Transferring views, family types, elements, etc. between different Revit® projects

Autodesk® Revit® can save a lot of time when you’re working on large projects or multiple similar projects. What you want to use here are Revit project templates.

Revit users can save system families (walls, floors, etc.), component families (doors, windows, furniture, etc.), sheets, schedules, annotations, graphics, and so on to their project templates. This can save a lot of time when starting a new project because you skip over the creation of schedules or importing needed families.

Each project is different, though, so you can’t create a template that will suit all projects. Even if you create a few templates to choose from for new projects, the chosen template won’t fit 100%.

There are even situations when, for example, schedules from multiple different projects have to be used in a new project. Also, sometimes beginners forget to use the required project template and have problems transferring their work to a project template. There is a partial solution for that using Revit project linking, binding it afterward, but losing annotations, detail items, views, etc., but that’s a topic for another post.

First of all, let’s see how system family types, annotations, tags, view templates, etc. can be transferred between projects (those are just types, not designed elements of the project).

How to transfer Revit project standards

The first step is to open both projects: the one you would like to transfer things from (the source project) and the one you want to transfer things to (the target project). Leave the active project you want to transfer things to. Then you have to go to the Manage tab and choose the Transfer Project Standards tool.

Function in Revit to Transfer Revit Project Standards.

After that, you’ll see the Select Items to Copy dialog box.

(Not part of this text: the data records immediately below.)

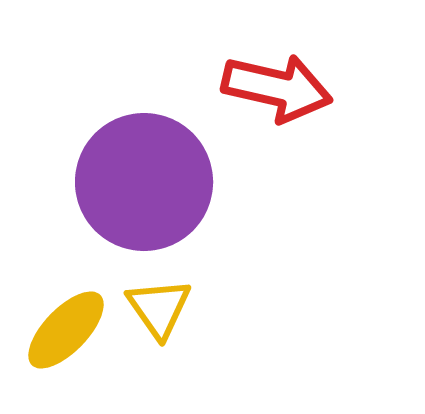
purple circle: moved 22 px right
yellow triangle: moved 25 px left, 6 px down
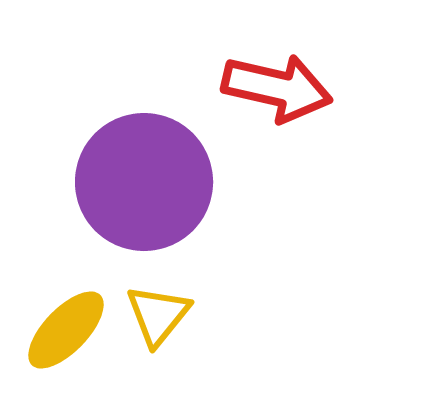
yellow triangle: moved 1 px left, 7 px down; rotated 14 degrees clockwise
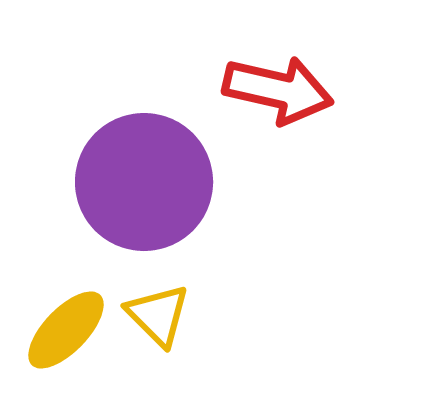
red arrow: moved 1 px right, 2 px down
yellow triangle: rotated 24 degrees counterclockwise
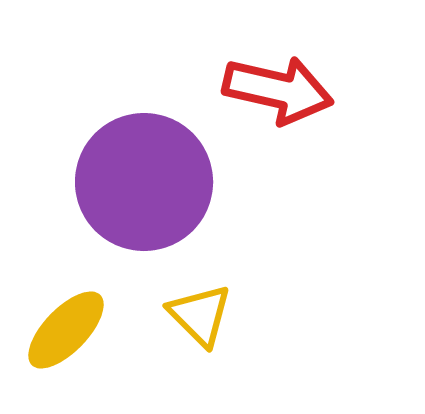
yellow triangle: moved 42 px right
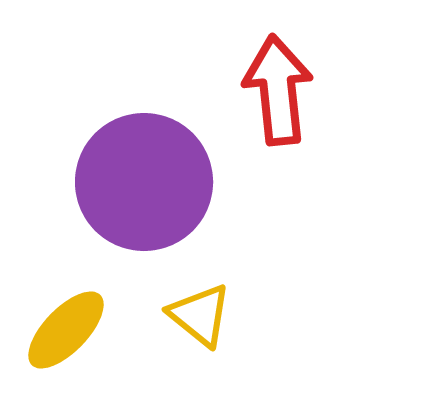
red arrow: rotated 109 degrees counterclockwise
yellow triangle: rotated 6 degrees counterclockwise
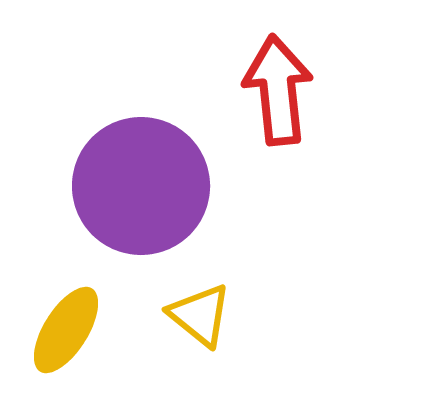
purple circle: moved 3 px left, 4 px down
yellow ellipse: rotated 12 degrees counterclockwise
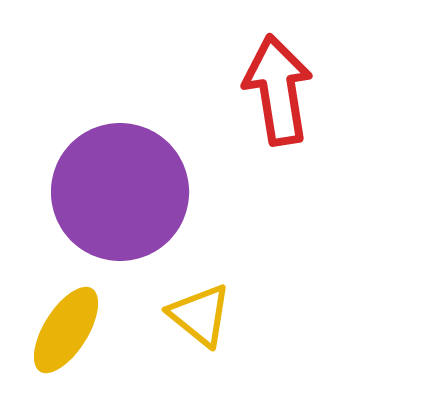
red arrow: rotated 3 degrees counterclockwise
purple circle: moved 21 px left, 6 px down
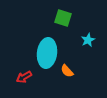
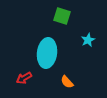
green square: moved 1 px left, 2 px up
orange semicircle: moved 11 px down
red arrow: moved 1 px down
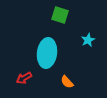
green square: moved 2 px left, 1 px up
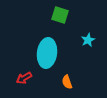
orange semicircle: rotated 24 degrees clockwise
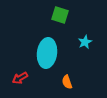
cyan star: moved 3 px left, 2 px down
red arrow: moved 4 px left
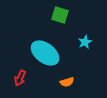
cyan ellipse: moved 2 px left; rotated 60 degrees counterclockwise
red arrow: rotated 35 degrees counterclockwise
orange semicircle: rotated 88 degrees counterclockwise
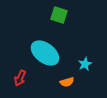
green square: moved 1 px left
cyan star: moved 22 px down
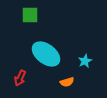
green square: moved 29 px left; rotated 18 degrees counterclockwise
cyan ellipse: moved 1 px right, 1 px down
cyan star: moved 3 px up
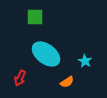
green square: moved 5 px right, 2 px down
cyan star: rotated 16 degrees counterclockwise
orange semicircle: rotated 16 degrees counterclockwise
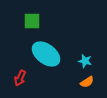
green square: moved 3 px left, 4 px down
cyan star: rotated 16 degrees counterclockwise
orange semicircle: moved 20 px right
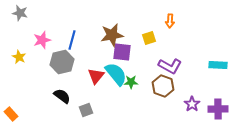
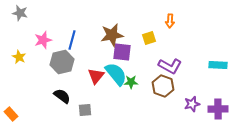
pink star: moved 1 px right
purple star: rotated 21 degrees clockwise
gray square: moved 1 px left; rotated 16 degrees clockwise
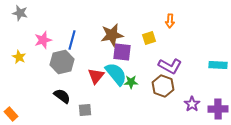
purple star: rotated 21 degrees counterclockwise
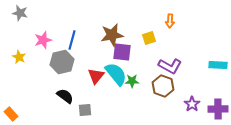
green star: moved 1 px right, 1 px up
black semicircle: moved 3 px right
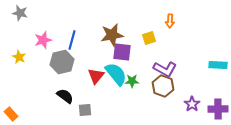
purple L-shape: moved 5 px left, 3 px down
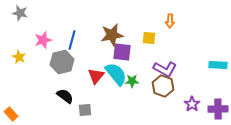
yellow square: rotated 24 degrees clockwise
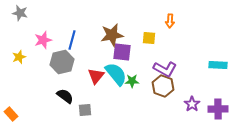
yellow star: rotated 24 degrees clockwise
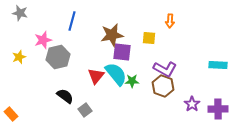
blue line: moved 19 px up
gray hexagon: moved 4 px left, 5 px up
gray square: rotated 32 degrees counterclockwise
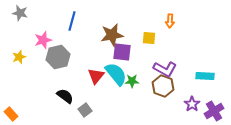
cyan rectangle: moved 13 px left, 11 px down
purple cross: moved 4 px left, 2 px down; rotated 30 degrees counterclockwise
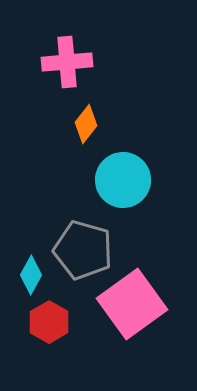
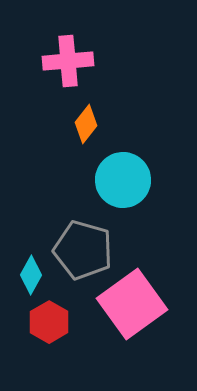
pink cross: moved 1 px right, 1 px up
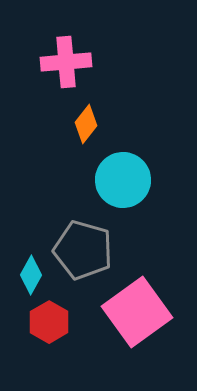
pink cross: moved 2 px left, 1 px down
pink square: moved 5 px right, 8 px down
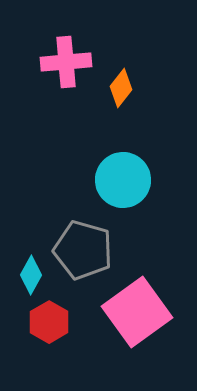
orange diamond: moved 35 px right, 36 px up
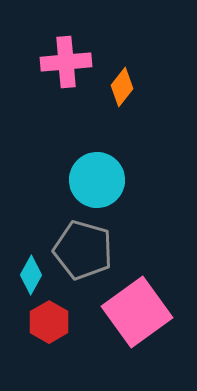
orange diamond: moved 1 px right, 1 px up
cyan circle: moved 26 px left
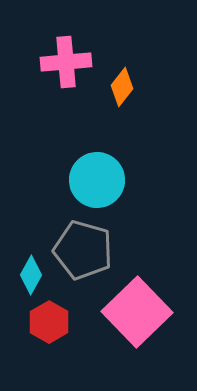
pink square: rotated 8 degrees counterclockwise
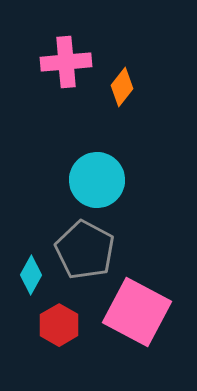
gray pentagon: moved 2 px right; rotated 12 degrees clockwise
pink square: rotated 18 degrees counterclockwise
red hexagon: moved 10 px right, 3 px down
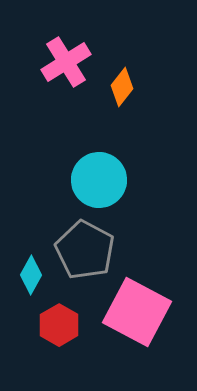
pink cross: rotated 27 degrees counterclockwise
cyan circle: moved 2 px right
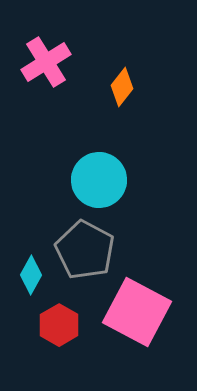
pink cross: moved 20 px left
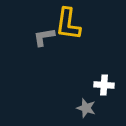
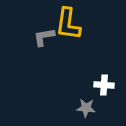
gray star: rotated 12 degrees counterclockwise
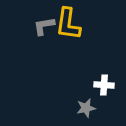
gray L-shape: moved 11 px up
gray star: rotated 18 degrees counterclockwise
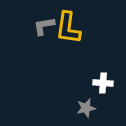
yellow L-shape: moved 4 px down
white cross: moved 1 px left, 2 px up
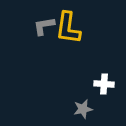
white cross: moved 1 px right, 1 px down
gray star: moved 3 px left, 1 px down
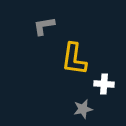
yellow L-shape: moved 6 px right, 31 px down
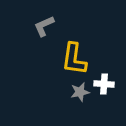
gray L-shape: rotated 15 degrees counterclockwise
gray star: moved 3 px left, 17 px up
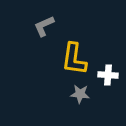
white cross: moved 4 px right, 9 px up
gray star: moved 2 px down; rotated 18 degrees clockwise
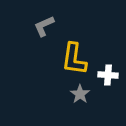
gray star: rotated 30 degrees clockwise
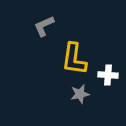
gray star: rotated 24 degrees clockwise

Next to Copy from you have to choose the opened source project and tick the categories you want to transfer to your target project. After clicking OK, you might get some warnings or an option to choose what to do with duplicate elements. Now you are ready to use those elements in your project.

Ways to transfer Revit families from one project to another

But what about component families, like doors, windows, etc.? Well, Revit plugins like Smart Browser Free or Smart Browser can be used to transfer component families between projects quickly, or you can do it manually.

The fastest way I found to do it is to save all families from the project to some folder and then to import the required ones into another project.

To start with, open the source project where the required families are. Then, in Project Browser navigate to the Families section and right-click it. Choose Save. Then, choose a folder to save your families to, and, in the Family to save field, leave the “<All Families>” option as it is.

Of course, you can save needed families by right-clicking them one-by-one in the Project Browser, but it is way faster to export them all at once (you can use the Purge Unused tool from the Manage tab to delete families that are not used in the project, so they won’t get saved).

After saving is done, open the target project. I guess you already know what to do next… You can open the folder with saved families, mark the required ones while holding the Ctrl or Shift key on your keyboard, and just drag them into your Revit project. Or you can use Load Family from the Insert tab and, just like previously, mark the families you want to import, while holding the Ctrl key, then click Open and your families are ready to use.

That’s way quicker than going through libraries, folders and loading needed families one-by-one. Also, you might not have some families in your libraries but have them only in some projects.

Transfer schedules, sheets, drafting views in Revit

Now we need to transfer schedules, sheets, and drafting views. To do that, you just need to have the target project opened. Navigate to the Insert tab and choose Insert from FileInsert Views from File. Find your source project, click Open. Tick the views you need in your project and click OK. You might get some warnings about duplicate types, which you can close by clicking OK. Now you can find your imported views in the Project Browser.

So, we’re clear about the elements that can be transferred between projects and those used in a new project. But what about the exact elements that are modeled or placed in another Revit project in a certain place? That’s a tip for another article.